Part 4: Defining your population, exposure, and outcome

Getting the population, exposure, and outcome correct in your analytical dataset, and being able to come back and fix goofs later

Defining a study population, exposure variable, and outcome variable is a critical early step after determining your analysis plan. Most epidemiology projects come as a huge set of datasets, and you’ll probably need to join multiple files into one when defining your analytical population. Defining your analytical population is an easy place to make errors so you’ll want to have a specific script that you can come back and edit again if and when you find goofs.

For the love of Pete — Please generate your population, exposure, and outcome variables using a script so you can go back and reproduce these variables and fix any bugs you might find!

When you make these variables, you’ll likely need to combine several datasets. This will require mastery of importing datasets (if not in the native format for your statistical program) and combining datasets. For Stata, this means using –import– and –save– commands to bring everything over into Stata format, and then using –merge– commands to combine multiple datasets.

Make a variable for your population that is 0 (not included) or 1 (included)

One option in generating your dataset is to drop everyone who isn’t in your dataset. I recommend against dropping individuals who aren’t in your dataset. Instead, create a variable to define your population. Name it something simple like “included”, “primary population”, “group_a” or whatnot. If you will have multiple populations (say, one defined by prevalent hypertension using JNC7 vs. ACC/AHA 2017 hypertension thresholds), then you should have a variable for each addended with a simple way to tell them apart. Like “group_jnc7” and “group_aha2017”.
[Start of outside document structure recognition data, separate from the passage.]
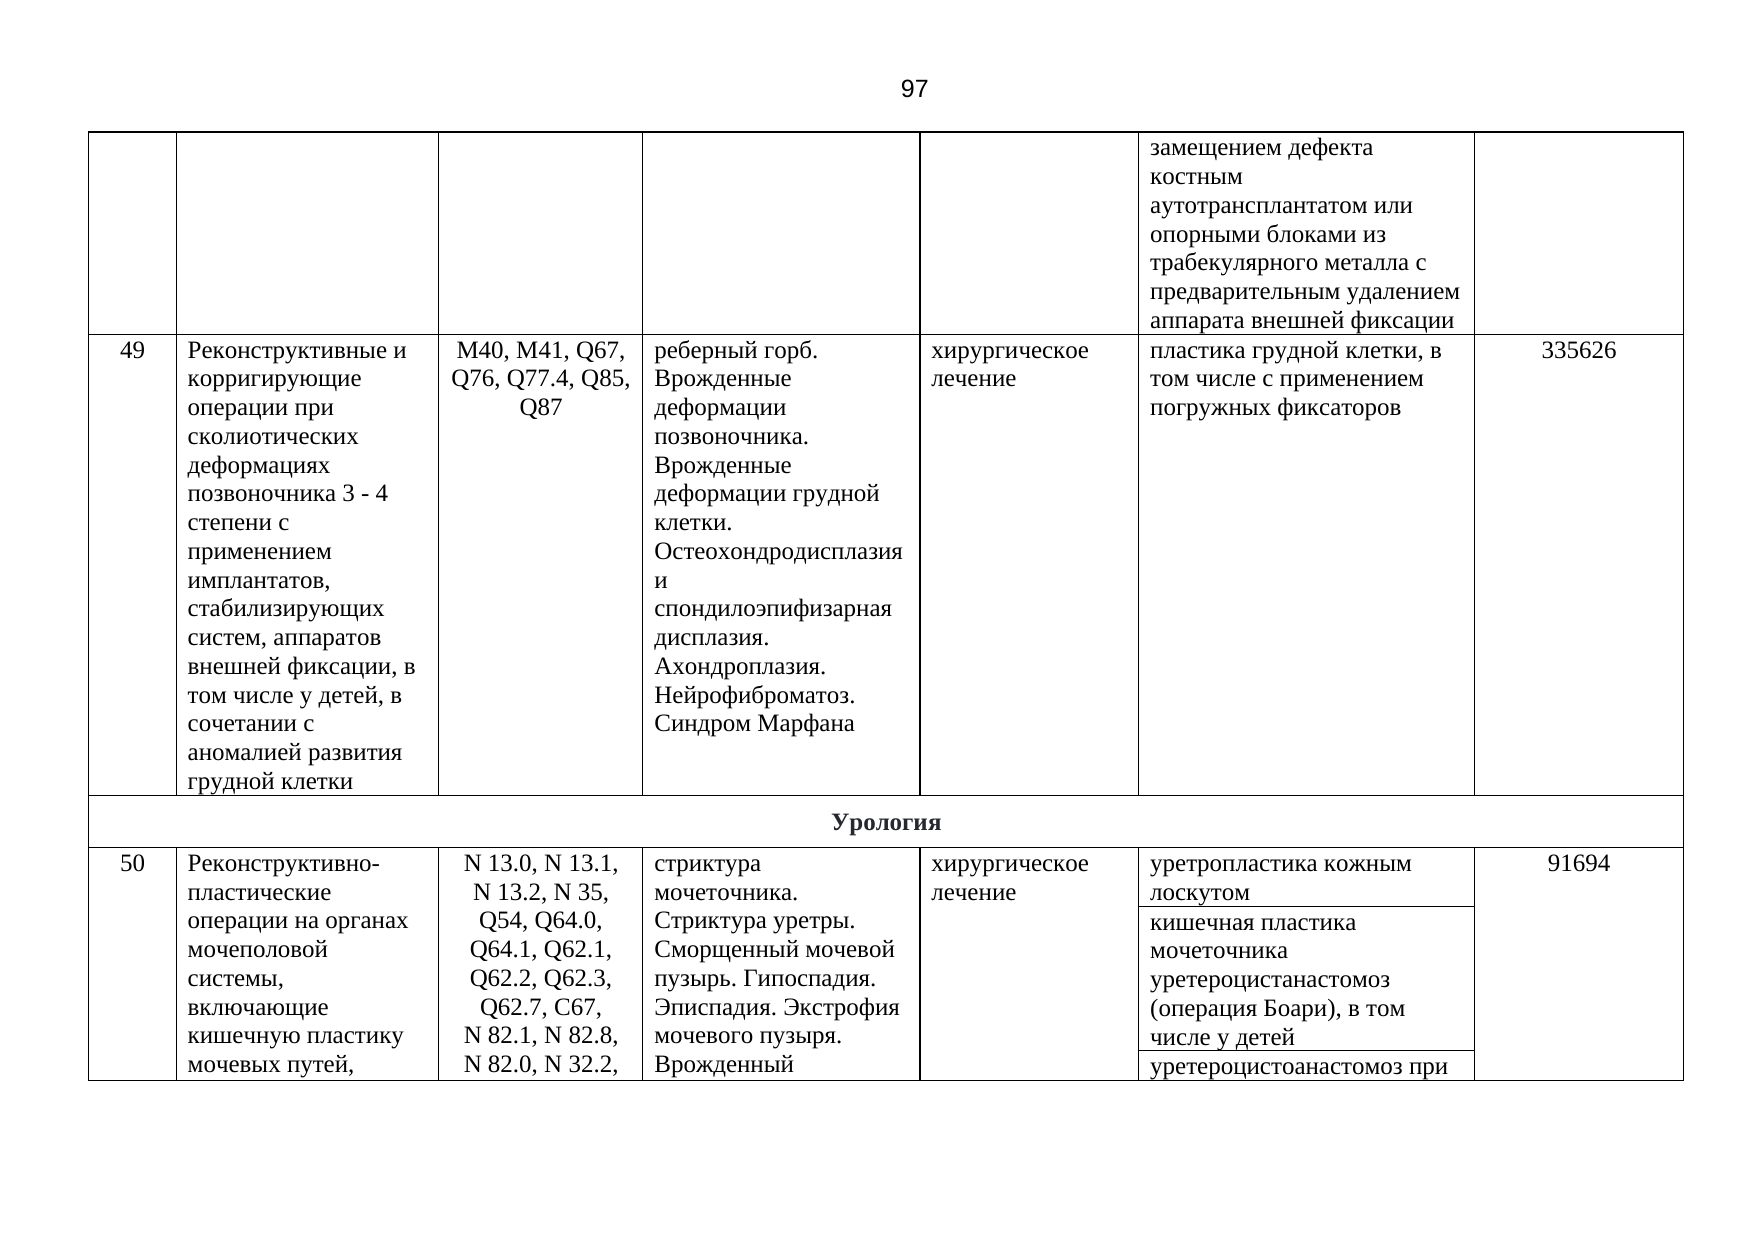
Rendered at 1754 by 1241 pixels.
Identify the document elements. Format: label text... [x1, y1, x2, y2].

table_cell 335626 [1475, 335, 1683, 795]
table_cell 91694 [1475, 848, 1683, 1080]
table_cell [1139, 1051, 1474, 1080]
table_cell Реконструктивно-пластические операции на органах мочеполовой системы, включающие кишечную пластику мочевых путей, реимплантацию мочеточников, пластику мочевых путей с использованием аутологичных лоскутов, коррекцию урогенитальных свищей [177, 848, 438, 1080]
table_cell Реконструктивные и корригирующие операции при сколиотических деформациях позвоночника 3 - 4 степени с применением имплантатов, стабилизирующих систем, аппаратов внешней фиксации, в том числе у детей, в сочетании с аномалией развития грудной клетки [177, 335, 438, 795]
table_cell Урология [89, 796, 1683, 847]
table_cell хирургическое лечение [921, 335, 1138, 795]
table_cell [1139, 133, 1474, 334]
table_cell реберный горб. Врожденные деформации позвоночника. Врожденные деформации грудной клетки. Остеохондродисплазия и спондилоэпифизарная дисплазия. Ахондроплазия. Нейрофиброматоз. Синдром Марфана [643, 335, 919, 795]
table_cell N 13.0, N 13.1, N 13.2, N 35, Q54, Q64.0, Q64.1, Q62.1, Q62.2, Q62.3, Q62.7, C67, N 82.1, N 82.8, N 82.0, N 32.2, N 33.8 [439, 848, 642, 1080]
table_cell 49 [89, 335, 176, 795]
table_cell хирургическое лечение [921, 848, 1138, 1080]
table_cell уретропластика кожным лоскутом [1139, 848, 1474, 906]
table_cell M40, M41, Q67, Q76, Q77.4, Q85, Q87 [439, 335, 642, 795]
table_cell кишечная пластика мочеточника уретероцистанастомоз (операция Боари), в том числе у детей [1139, 907, 1474, 1050]
table_cell стриктура мочеточника. Стриктура уретры. Сморщенный мочевой пузырь. Гипоспадия. Эписпадия. Экстрофия мочевого пузыря. Врожденный уретерогидронефроз. Врожденный мегауретер. Врожденное уретероцеле, в том числе при удвоении почки. Врожденный пузырно-мочеточниковый рефлюкс. Опухоль мочевого пузыря. Урогенитальный свищ (осложненный, рецидивирующий) [643, 848, 919, 1080]
table_cell пластика грудной клетки, в том числе с применением погружных фиксаторов [1139, 335, 1474, 795]
table_cell 50 [89, 848, 176, 1080]
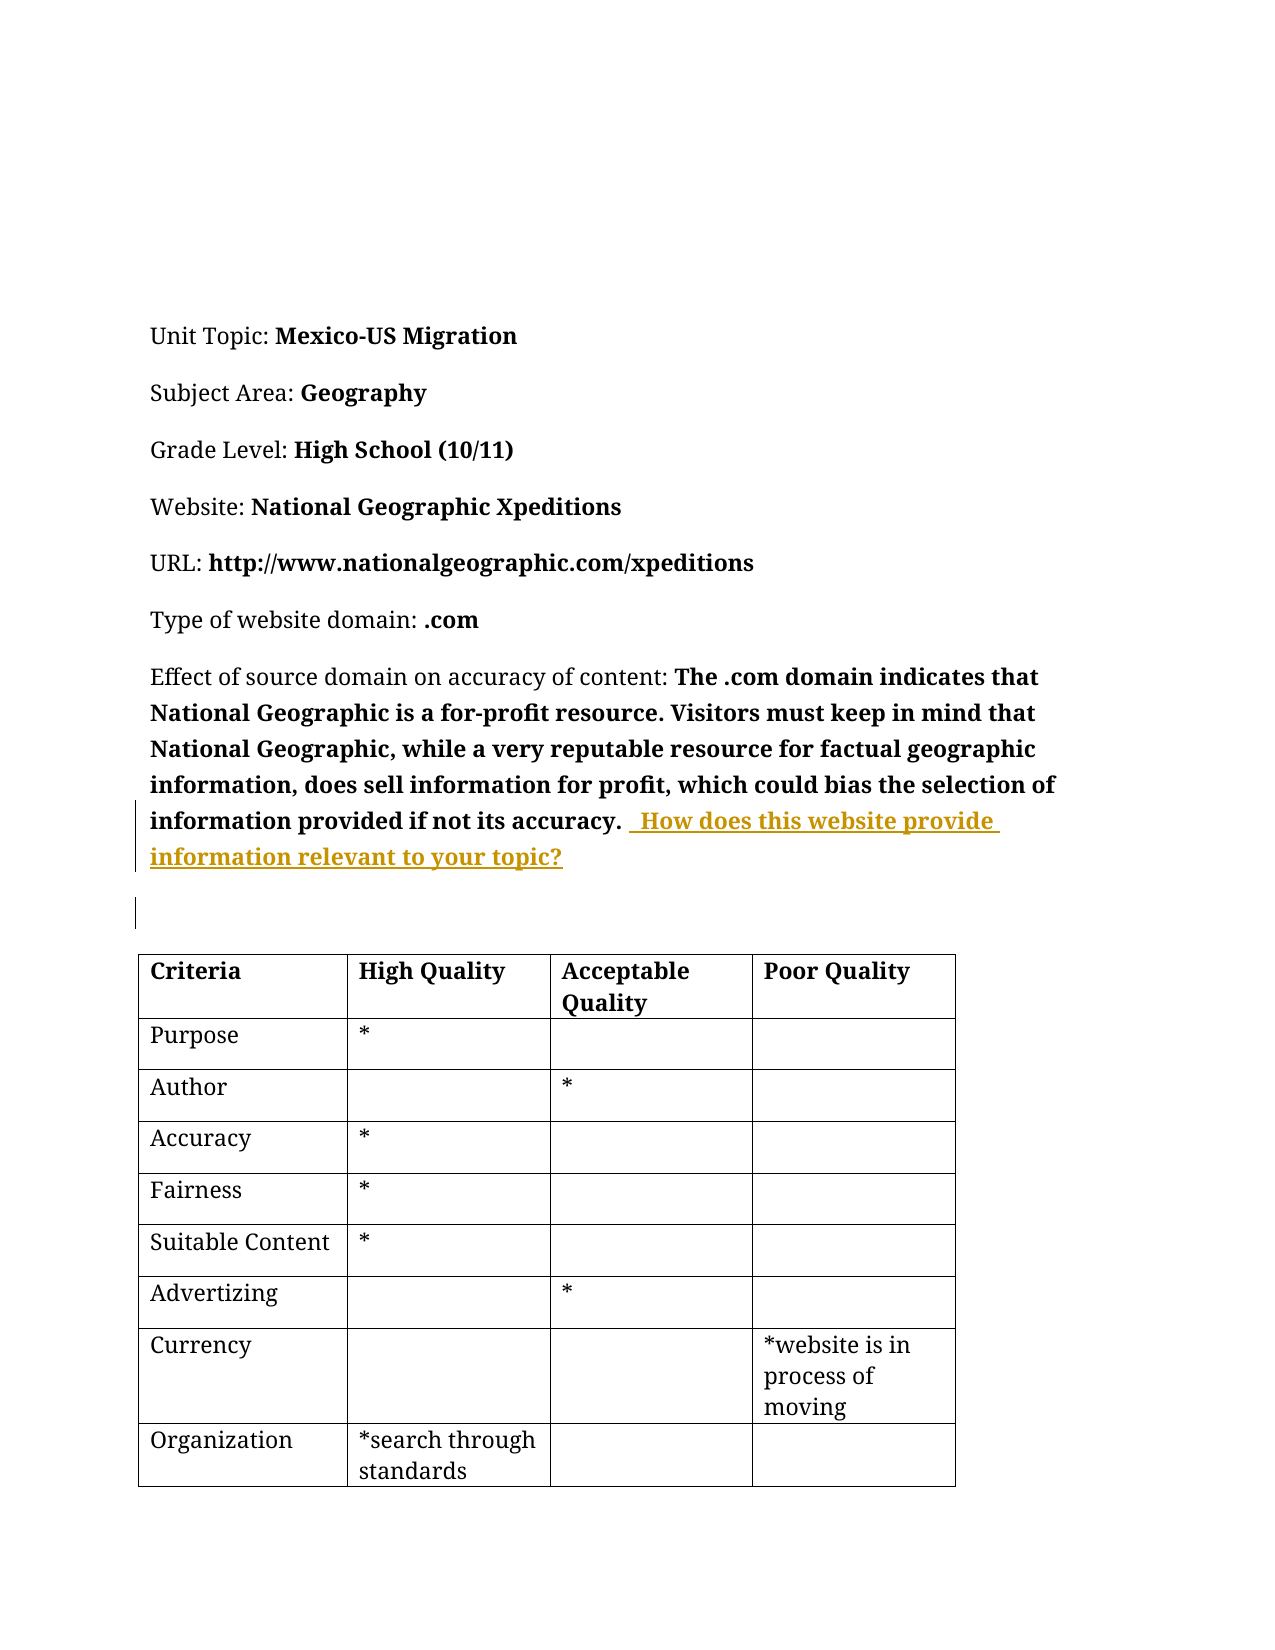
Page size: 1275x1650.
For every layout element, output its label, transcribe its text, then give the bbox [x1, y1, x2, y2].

table_cell * [348, 1225, 550, 1276]
table_cell [551, 1424, 752, 1486]
table_cell * [348, 1019, 550, 1069]
table_cell [753, 1225, 955, 1276]
table_cell Accuracy [139, 1122, 347, 1173]
text Type of website domain: .com [150, 604, 1125, 635]
table_cell [753, 1070, 955, 1121]
table_cell [348, 1277, 550, 1328]
text Website: National Geographic Xpeditions [150, 491, 1125, 522]
table_cell [753, 1122, 955, 1173]
table_cell * [348, 1122, 550, 1173]
table_header Poor Quality [753, 955, 955, 1018]
table_cell *website is in process of moving [753, 1329, 955, 1422]
list Effect of source domain on accuracy of content: The .com domain indicates that National Geographic is a for-profit resource. Visitors must keep in mind that National Geographic, while a very reputable resource for factual geographic information, does sell information for profit, which could bias the selection of information provided if not its accuracy. [150, 661, 1125, 872]
table_cell Currency [139, 1329, 347, 1422]
table_cell * [551, 1277, 752, 1328]
table_cell *search through standards [348, 1424, 550, 1486]
table_cell [348, 1070, 550, 1121]
table_cell * [348, 1174, 550, 1224]
text URL: http://www.nationalgeographic.com/xpeditions [150, 547, 1125, 579]
table_cell [551, 1174, 752, 1224]
table_cell [753, 1174, 955, 1224]
text Grade Level: High School (10/11) [150, 434, 1125, 465]
table_cell Organization [139, 1424, 347, 1486]
text Subject Area: Geography [150, 377, 1125, 408]
table_cell Purpose [139, 1019, 347, 1069]
table_cell * [551, 1070, 752, 1121]
table_cell [551, 1019, 752, 1069]
table_cell [551, 1329, 752, 1422]
text Unit Topic: Mexico-US Migration [150, 320, 1125, 352]
table_cell [551, 1225, 752, 1276]
table_cell Suitable Content [139, 1225, 347, 1276]
table_header Acceptable Quality [551, 955, 752, 1018]
table_cell Fairness [139, 1174, 347, 1224]
table_header High Quality [348, 955, 550, 1018]
table_cell [348, 1329, 550, 1422]
table_cell [753, 1019, 955, 1069]
table_header Criteria [139, 955, 347, 1018]
table_cell Advertizing [139, 1277, 347, 1328]
table_cell Author [139, 1070, 347, 1121]
table_cell [753, 1424, 955, 1486]
table_cell [753, 1277, 955, 1328]
table_cell [551, 1122, 752, 1173]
Useful code in R and Stata to do this:

  • Count
  • Generate and replace (Stata), mutate (R)
  • Combine these with assigning single equals sign “=” (Stata & R, I say out loud “assign” when using this) and “<-" (R)
  • use –if–, –and–, & –or– statements
  • Tests of equality: >, =, <=, != (not), == ("equals exactly"), not single equal sign

Example Stata code to count # of people with diabetes, generate a variable for group_a and assign someone to group_a if they have diabetes.

count if diabetes==1
gen group_a=0
replace group_a=1 if diabetes==1

Here’s example R code to do the same (df=data frame).

nrow( df %>% filter(diabetes == 1) )
df = df %>% mutate(group_a = ifelse(diabetes == 1, 1, 0) )

Make an inclusion flowchart

These are essential charts in observational epidemiology. As you define your population, generate this sort of figure. Offshoots of the nodes define why folks are dropped from the subsequent node. Here’s how I approach this, folks might have different approaches:

  • Node 1 is the overall population.
  • Node 2 is individuals who you would not drop for baseline eligibility reasons (had prior event that discounts them or missing data to prevent assessment of their eligibility)
  • Node 3 is individuals who you would not drop because you can assess them for necessary follow-up (incomplete follow-up, died before required follow-up time, missing data)
  • Node 4 is individuals who you would not drop because they had all required exposure covariates (if looking at stroke by cholesterol level, people who all have cholesterol). This is your analytical population.

If you have two separate populations (eg, different hypertension populations by JNC7 or ACC/AHA 2017), you might opt to make two entirely separate figures. If you have slightly different populations because of multiple exposures (e.g., 3 different inflammatory biomarkers, but you have different missingness between the 3), you might have the last node fork off into different nodes, like this:

I generate these via text output in Stata then manually generate them in PowerPoint.

Defining exposure and outcome

This seems simple, but define clearly what your exposure is and your outcome is. Each should have a simple 0 or 1 variable (if dichotomous) with an intuitive name. You might need 2 separate outcomes if you are using different definitions, like “incident_htn_jnc7” and “incident_htn_aha2017”.

Table 1

“Table 1” shows core features of the population by the exposure. Don’t include the outcome as a row, but include demographics and key risk factors/covariates for outcome (eg if CVD, then diabetes, blood pressure, cholesterol, etc.). Some folks include a 2nd column that presents the N for that row. Some folks also include a P-value comparison as a final row. I tend to generate the P value every time but only present it if the reviewers ask for it.

In Stata, I use the excellent table1_mc program to generate these, which you can read about here. For R, I am told that gtsummary works well.